Application Scenarios

  • Put command to upload files: Suitable for source file uploads and requires SQL for conversion. It is recommended to use SQL to convert or handle abnormal data during the upload process. Supports CSV, PARQUET, ORC.
  • Lakehouse Studio page: Suitable for users who need to upload small data files, supports CSV, PARQUET, AVRO, ORC, TEXT formats, but does not include compressed file formats. It is recommended to decompress locally before uploading.
  • Jdbc client: Only supports CSV file format, does not support compressed files, suitable for quick processing and automated data import tasks. In versions after JDBC 2.0.0, the local COPY command has been deprecated. We recommend using the PUT method to upload data to the volume, and then using the server-side COPY command for import.

Use Cases

Upload data using the PUT command

Lakehouse currently has some Internal Volume built-in to store files. Internal Volume currently supports two object types: USER VOLUME and TABLE VOLUME. We use the Put command to upload files to the Internal Volume and then use the COPY command to import the Volume data into the table.

Prerequisites

  • Command line tool installed. Alternatively, you can use open-source tools like DBeaver, SQL Workbench/J to execute the command.
  • INSERT permission on the target table.
  1. Execute the PUT command in the command line to upload the file to the TABLE VOLUME.
--Upload file to the root directory of user volume
PUT '/Users/Downloads/data.csv' TO TABLE VOLUME t_copy_from_volume FILE 'data.csv';
  1. Use the COPY INTO command to import file data into the target table
COPY INTO t_copy_from_volume FROM TABLE VOLUME t_copy_from_volume(id int, name string)  USING csv  
OPTIONS(
        'header'='true',
        'lineSep'='\n'
)
FILES ('data.csv')
--Delete files in the volume to save storage
PURGE=TRUE;
;

Upload Using Lakehouse Studio Page

Usage Restrictions

  • File Format Restrictions: Complex types such as ARRAY, MAP, STRUCT, JSON, INTERVAL are not supported.
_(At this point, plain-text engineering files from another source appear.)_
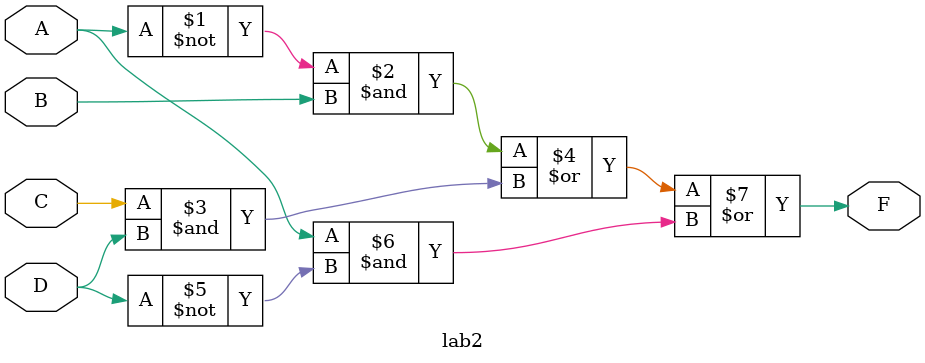
<source format=v>
module lab2 (
    input  wire A,
    input  wire B,
    input  wire C,
    input  wire D,
    output wire F
);

assign F = (~A & B) | (C & D) | (A & ~D);

endmodule

</source>
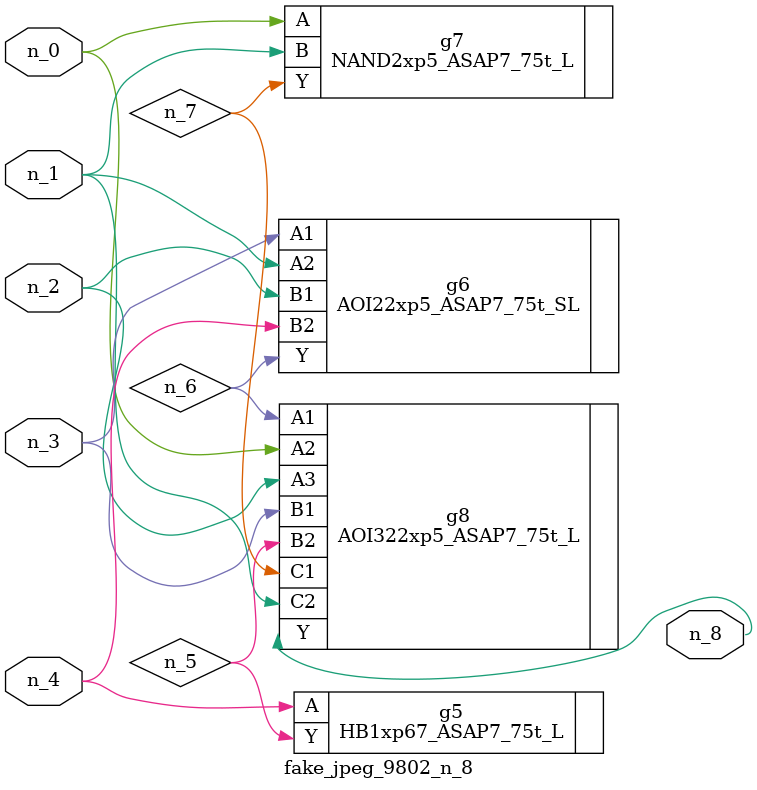
<source format=v>
module fake_jpeg_9802_n_8 (n_3, n_2, n_1, n_0, n_4, n_8);

input n_3;
input n_2;
input n_1;
input n_0;
input n_4;

output n_8;

wire n_6;
wire n_5;
wire n_7;

HB1xp67_ASAP7_75t_L g5 ( 
.A(n_4),
.Y(n_5)
);

AOI22xp5_ASAP7_75t_SL g6 ( 
.A1(n_3),
.A2(n_1),
.B1(n_2),
.B2(n_4),
.Y(n_6)
);

NAND2xp5_ASAP7_75t_L g7 ( 
.A(n_0),
.B(n_1),
.Y(n_7)
);

AOI322xp5_ASAP7_75t_L g8 ( 
.A1(n_6),
.A2(n_0),
.A3(n_2),
.B1(n_3),
.B2(n_5),
.C1(n_7),
.C2(n_1),
.Y(n_8)
);


endmodule
</source>
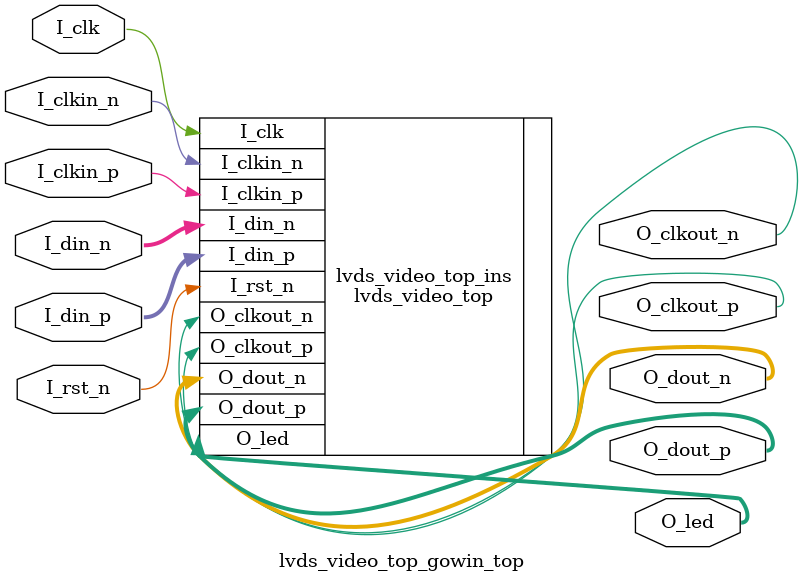
<source format=v>

module lvds_video_top_gowin_top (
    I_clk,
    I_rst_n,
    O_led,
    I_clkin_p,
    I_clkin_n,
    I_din_p,
    I_din_n,
    O_clkout_p,
    O_clkout_n,
    O_dout_p,
    O_dout_n
);
input I_clk;
input I_rst_n;
output [3:0] O_led;
input I_clkin_p;
input I_clkin_n;
input [3:0] I_din_p;
input [3:0] I_din_n;
output O_clkout_p;
output O_clkout_n;
output [3:0] O_dout_p;
output [3:0] O_dout_n;
lvds_video_top lvds_video_top_ins (
    .I_clk(I_clk),
    .I_rst_n(I_rst_n),
    .O_led(O_led[3:0]),
    .I_clkin_p(I_clkin_p),
    .I_clkin_n(I_clkin_n),
    .I_din_p(I_din_p[3:0]),
    .I_din_n(I_din_n[3:0]),
    .O_clkout_p(O_clkout_p),
    .O_clkout_n(O_clkout_n),
    .O_dout_p(O_dout_p[3:0]),
    .O_dout_n(O_dout_n[3:0])
);
endmodule

</source>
For complex type data, it is recommended to map using STRING type and convert through Lakehouse SQL functions.

  • File Size Restrictions: The maximum size of a single file supported by the Lakehouse Studio page and Jdbc client is 2GB.

  • COPY Command Restrictions: The COPY command cannot be used to upload local files on the Studio page. This command requires specifying the local file path, which the Studio page cannot access. In data management, the top area also provides an "Upload" function, which supports uploading local files to the Singdata Lakehouse platform.

Click the "Upload" button to easily load data from local files to the Singdata Lakehouse platform. It supports csv and txt formats, and the total size of uploaded files cannot exceed 2GB.

Format Description

  • Encountering Errors: How to handle error scenarios such as abnormal data in data rows.

  • Column Separator: The separator between columns, only a single character is allowed. For csv files, the default is a comma.

  • Line Break: Set the handling method for line breaks, Windows system uses \r\n, Linux, and MAC systems use \n.

  • Ignore Header: Whether to include the header in the uploaded file.

  • Null Value Representation: Specify the representation of null values in the file.

  • Cluster: Data upload can only be performed after selecting a cluster.

  • Data Write Method:

    • Append Write: Directly append without processing historical data.
    • Clear and Write: Clear historical data in the table first, then write data.